§ Your task
A verbatim copy of all the data is required; the pictures should not appear in it.

§ Collected data
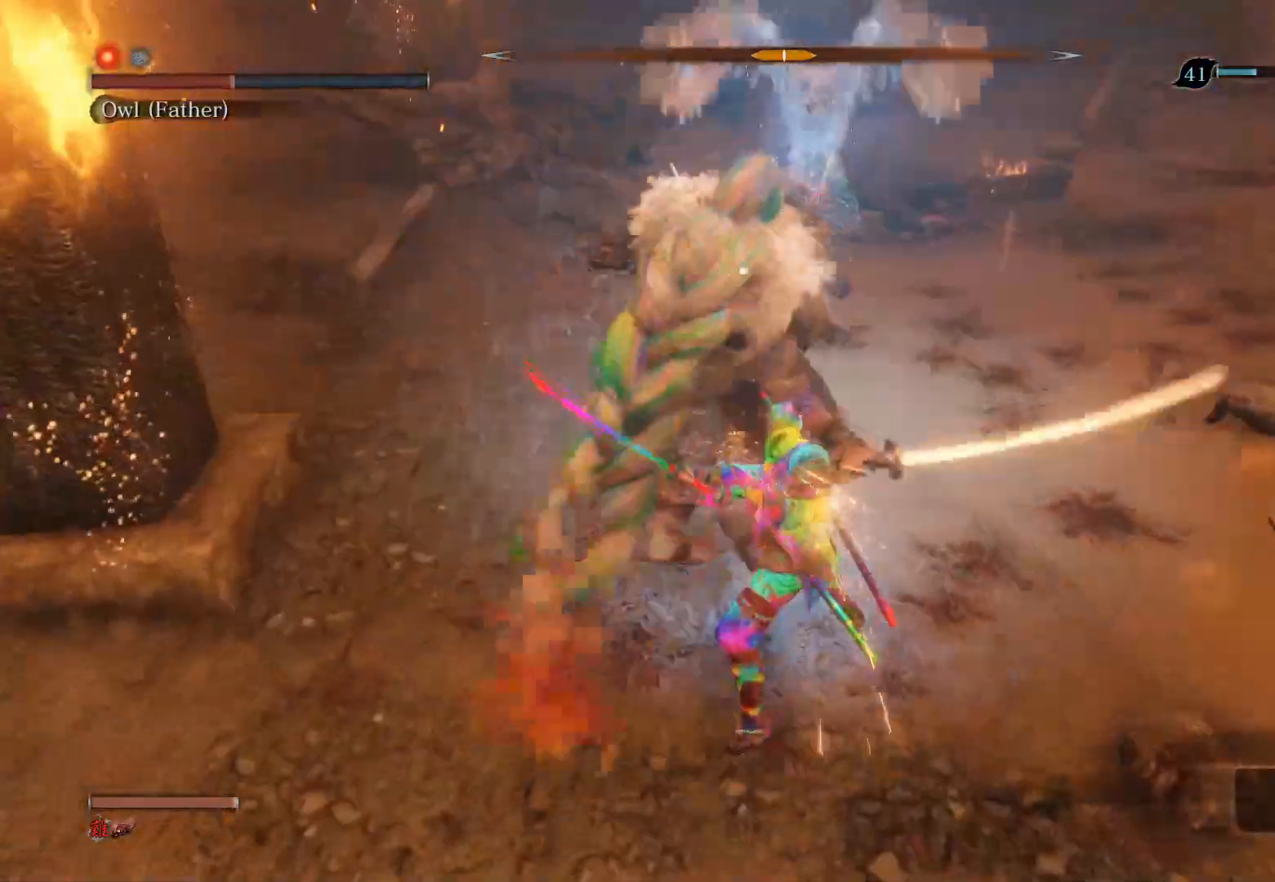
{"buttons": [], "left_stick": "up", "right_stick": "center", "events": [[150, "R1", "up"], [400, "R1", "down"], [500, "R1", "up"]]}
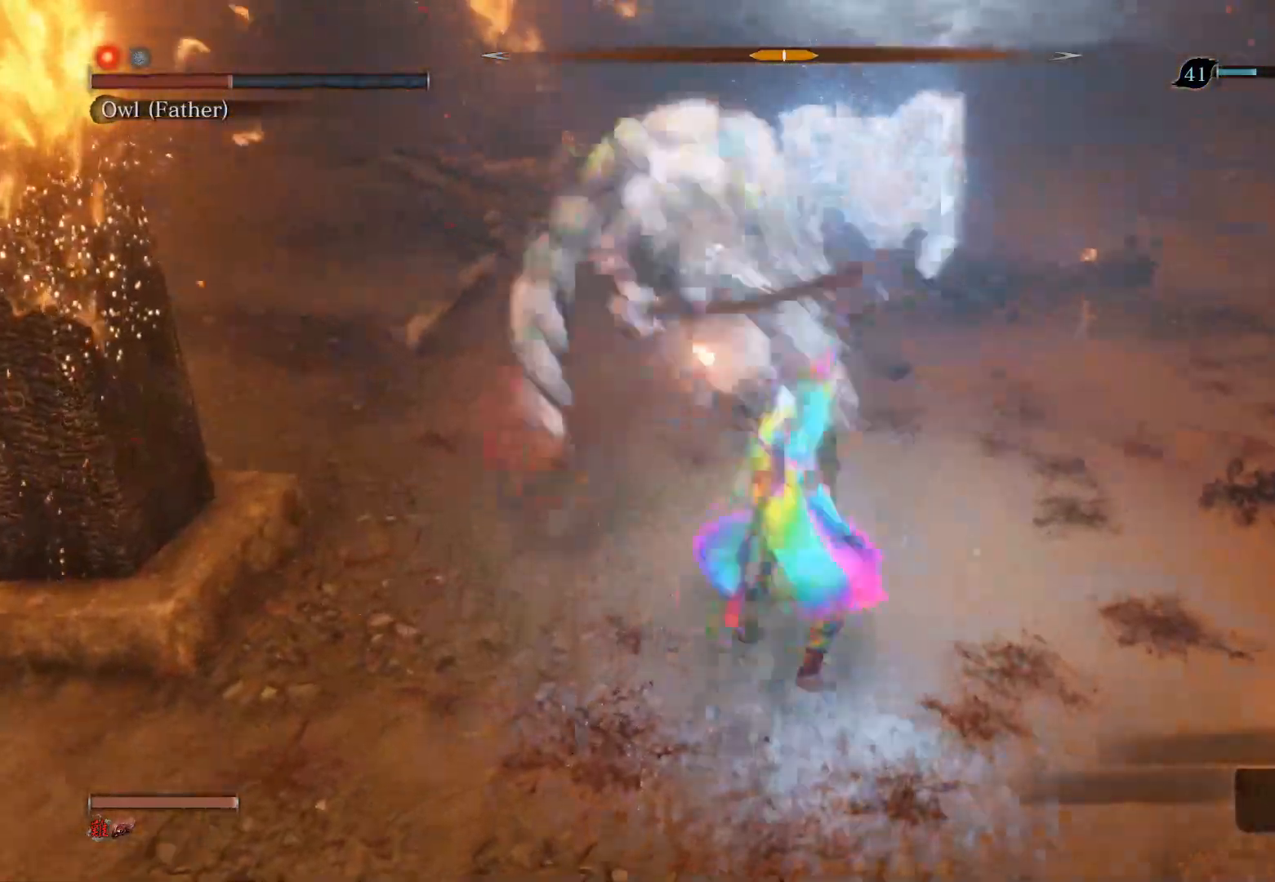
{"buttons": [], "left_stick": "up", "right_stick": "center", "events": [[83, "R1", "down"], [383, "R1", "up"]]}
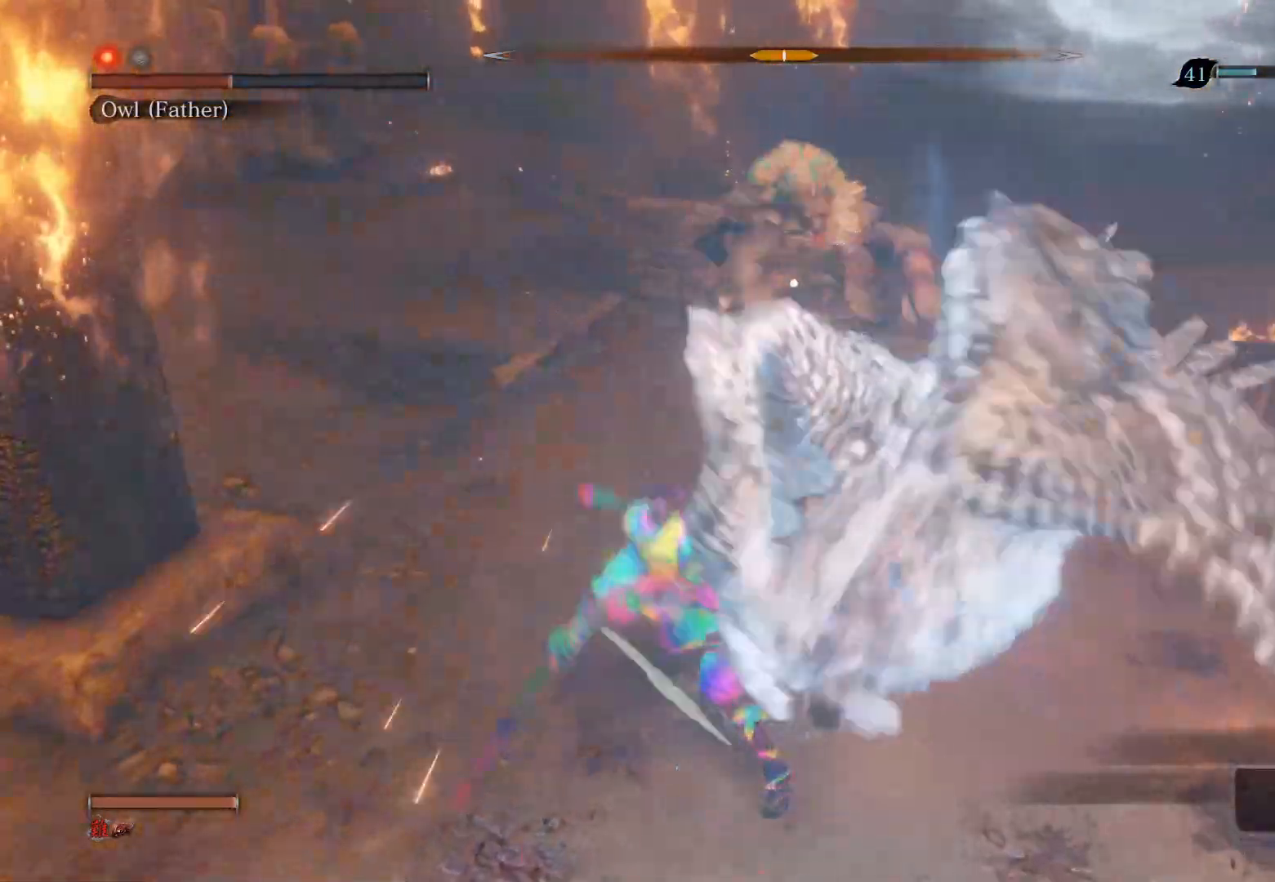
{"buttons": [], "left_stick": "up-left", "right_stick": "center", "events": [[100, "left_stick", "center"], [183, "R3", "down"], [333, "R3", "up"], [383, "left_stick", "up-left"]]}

§ Problem solution
{"buttons": [], "left_stick": "up", "right_stick": "center", "events": [[150, "R1", "up"], [400, "R1", "down"], [500, "R1", "up"]]}
{"buttons": [], "left_stick": "up", "right_stick": "center", "events": [[83, "R1", "down"], [383, "R1", "up"]]}
{"buttons": [], "left_stick": "up-left", "right_stick": "center", "events": [[100, "left_stick", "center"], [183, "R3", "down"], [333, "R3", "up"], [383, "left_stick", "up-left"]]}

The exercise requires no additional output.